Following is a primer for men who are genuinely interested in learning about how to be a more feminist-friendly dude. Most of the information in this piece is, as always, generally applicable in terms of being decent to the people around you, but this has been written to be most accessible for men in keeping with the objective of the series, which is responding to commonly emailed questions from privileged men (here, generally meaning straight cis men) seeking advice on how to interact with the women in their lives.

[Content Note: Misogynist tropes and slurs; intersection of misogyny and disablism.]

Here is a question I get by email (and see posed online) not infrequently: What does it take to really be a nice guy (as opposed to a Nice Guy)?

Well, it takes being nice, for a start. But it also takes making a habit of liking women.

What I Don't Mean by Liking Women: Being sexually attracted to women. Liking women monolithically and treating them as above criticism and/or putting them on a pedestal which is dehumanizing. Liking them with expectations. Liking them with ulterior motives, even if it's just the cookies men who don't hate women tend to get.

What I Do Mean by Liking Women: Regarding women generally with good faith, and not as a collection of grim stereotypes. Treating women as individuals. Respecting diversity in expressions of womanhood. Never obliging a woman to speak for all women, or treating her as an exception to her gender. Building friendships with women.

And primarily: Thinking of women as likable.

We live in a profoundly misogynist culture. Everyone is taught to hate women. Women are socialized to hate each other (and ourselves), to think of ourselves and one another as less than.

Even most feminist women have to make a habit of liking women, of rewriting that entrainment to reflexively see other women in negative terms, and replacing it with a spirit of sisterhood. A lot of women exceptionalize the women in their lives in the same way men do. My group of female friends having fun at this bar is awesome; that other group of female friends having fun at this bar is a bunch of skanks. That is the way we are all socialized to view women—their individual value determined by proximity and affiliation, rather than merit.

The point is: Even feminist women have to make a habit of liking women. So do you.

One of the most basic and insidious and intractable pieces of systemic misogyny is that women are simply unlikeable, as a rule. Difficult. Catty. Competitive. Vain. Bitches be crazy.

And the only way to break that down, and to form a new habit, is to think instead about the things you like about women you've known: Maybe it's kindness, or loyalty, or creativity, or competency, or truthfulness, or empathy, or whatever. It's taking time to explore, consciously and purposefully, what you have liked about women, what you do like about women, what makes women likable.

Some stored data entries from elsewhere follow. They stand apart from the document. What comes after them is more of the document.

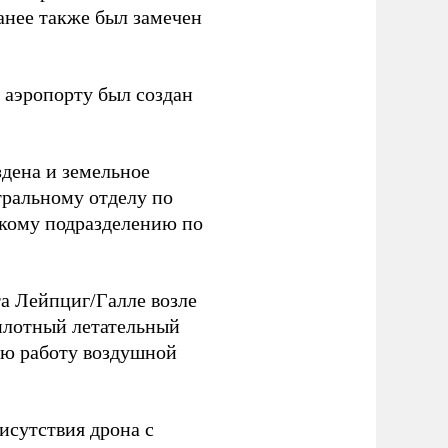
анее также был замечен
 аэропорту был создан
здена и земельное
тральному отделу по
скому подразделению по
та Лейпциг/Галле возле
лотный летательный
тью работу воздушной
исутствия дрона с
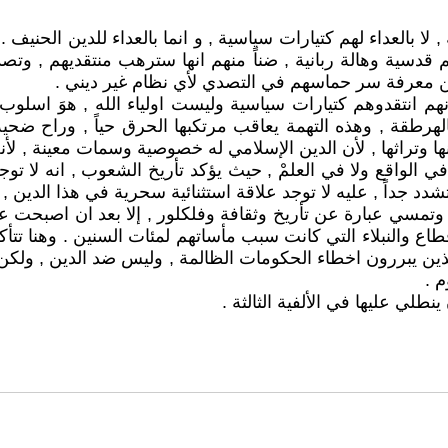
 لا بالعداء لهم كتيارات سياسية , و انما بالعداء للدين الحنيف
 قدسية وهالة ربانية , ضناً منهم انها سترهب منتقديهم , وتص
مكن معرفة سر حماسهم في التصدي لأي نظام غير ديني .
نهم انتقدوهم كتيارات سياسية وليست اولياء الله , هوَ اس
رطقة , وهذه التهمة يعاقب مرتكبها الحرق حياً , وراح ضحية 
وتراثها , لأن الدين الإسلامي له خصوصية وسمات معينة , لأن
ي الواقع ولا في العلمْ , حيث يؤكد تأريخ الشعوب , انه لا تو
دد جداً , عليه لا توجد علاقة استثنائية سحرية في هذا الدين ,
تمسي عبارة عن تأريخ وثقافة وفلكلور , إلا بعد ان اصبحت عائ
ع والنبلاء التي كانت سبب مأساتهم لمئات السنين . وهنا تتأكد 
ين يبررون اخطاء الحكومات الظالمة , وليس ضد الدين , ولكن
م .
نطلي عليها في الألفية الثالثة .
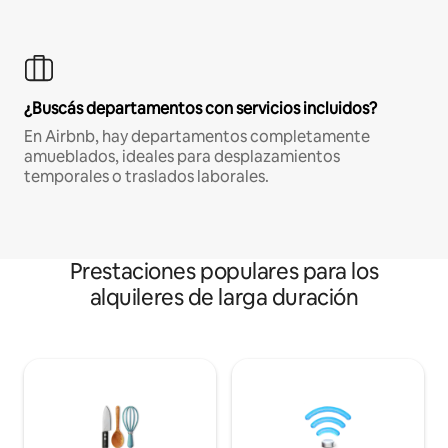
¿Buscás departamentos con servicios incluidos?
En Airbnb, hay departamentos completamente
amueblados, ideales para desplazamientos
temporales o traslados laborales.
Prestaciones populares para los
alquileres de larga duración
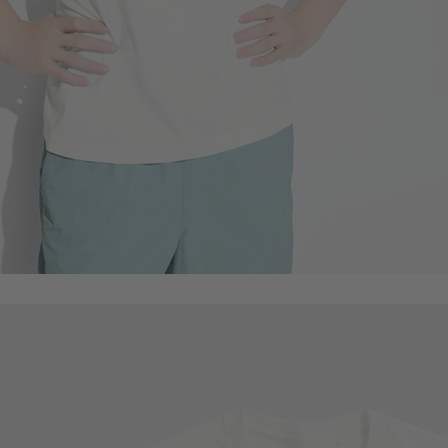
249
$
$ 299
399
$
$ 499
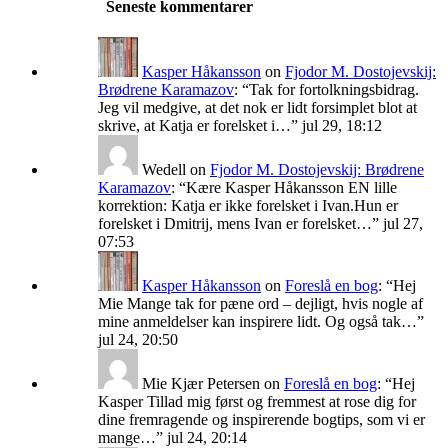
Seneste kommentarer
Kasper Håkansson
on
Fjodor M. Dostojevskij:
Brødrene Karamazov
: “
Tak for fortolkningsbidrag.
Jeg vil medgive, at det nok er lidt forsimplet blot at
skrive, at Katja er forelsket i…
”
jul 29, 18:12
Wedell
on
Fjodor M. Dostojevskij: Brødrene
Karamazov
: “
Kære Kasper Håkansson EN lille
korrektion: Katja er ikke forelsket i Ivan.Hun er
forelsket i Dmitrij, mens Ivan er forelsket…
”
jul 27,
07:53
Kasper Håkansson
on
Foreslå en bog
: “
Hej
Mie Mange tak for pæne ord – dejligt, hvis nogle af
mine anmeldelser kan inspirere lidt. Og også tak…
”
jul 24, 20:50
Mie Kjær Petersen
on
Foreslå en bog
: “
Hej
Kasper Tillad mig først og fremmest at rose dig for
dine fremragende og inspirerende bogtips, som vi er
mange…
”
jul 24, 20:14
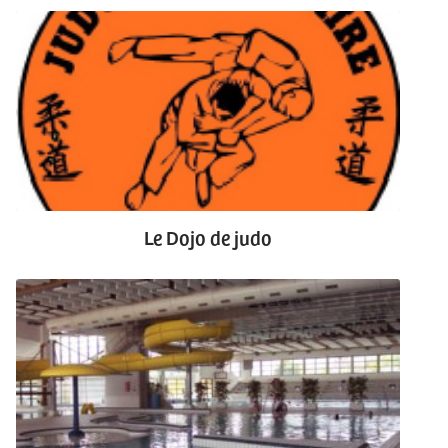
Le Dojo de judo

It's taking time to explore, consciously and purposefully, what it means that we live in a culture in which Good Guys are THE BEST! and even Bad Guys are roguishly likeable, but Good Girls are pathetic and contemptible, indicting everyone else's imperfections with their intolerable mere existence, and Bad Girls are only good for one thing. Most men are axiomatically afforded the assumption of likability; women have to earn it person by person.

It's taking time to explore, consciously and purposefully, what the difference really is between flippantly saying, "Oh, sure, I like women," and really finding women likeable. There are a lot of men who can respect women, and still cannot bring themselves to like us.

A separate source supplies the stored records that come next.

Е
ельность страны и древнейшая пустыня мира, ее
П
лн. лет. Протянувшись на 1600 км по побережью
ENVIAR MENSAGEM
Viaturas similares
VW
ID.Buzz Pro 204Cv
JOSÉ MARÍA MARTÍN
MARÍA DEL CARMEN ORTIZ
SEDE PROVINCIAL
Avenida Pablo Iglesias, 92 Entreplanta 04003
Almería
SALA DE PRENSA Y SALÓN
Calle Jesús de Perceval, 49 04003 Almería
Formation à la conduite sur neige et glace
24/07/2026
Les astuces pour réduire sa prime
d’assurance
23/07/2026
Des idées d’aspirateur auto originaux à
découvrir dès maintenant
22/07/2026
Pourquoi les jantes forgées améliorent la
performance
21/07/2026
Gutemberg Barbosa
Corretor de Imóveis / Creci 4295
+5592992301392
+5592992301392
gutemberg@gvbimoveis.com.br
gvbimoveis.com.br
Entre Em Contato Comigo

This isn't an easy subject, because it's hard to write and talk about these sorts of nuances, and because everyone except the most shamelessly vile misogynists fancy themselves a person who doesn't hate women. But there is a difference between not hating women and thinking of them as likable. I have crossed that bridge. And once you are on the other side, you realize how cavernous the space between the shores really is.

Thinking of women as likeable in a misogynist culture is truly a radical act.

Wanting to fuck women is not. Objectifying women is not. Hurting women is not. Marginalizing women is not.

But liking them is.

If you want to be a nice guy, first be a radical guy.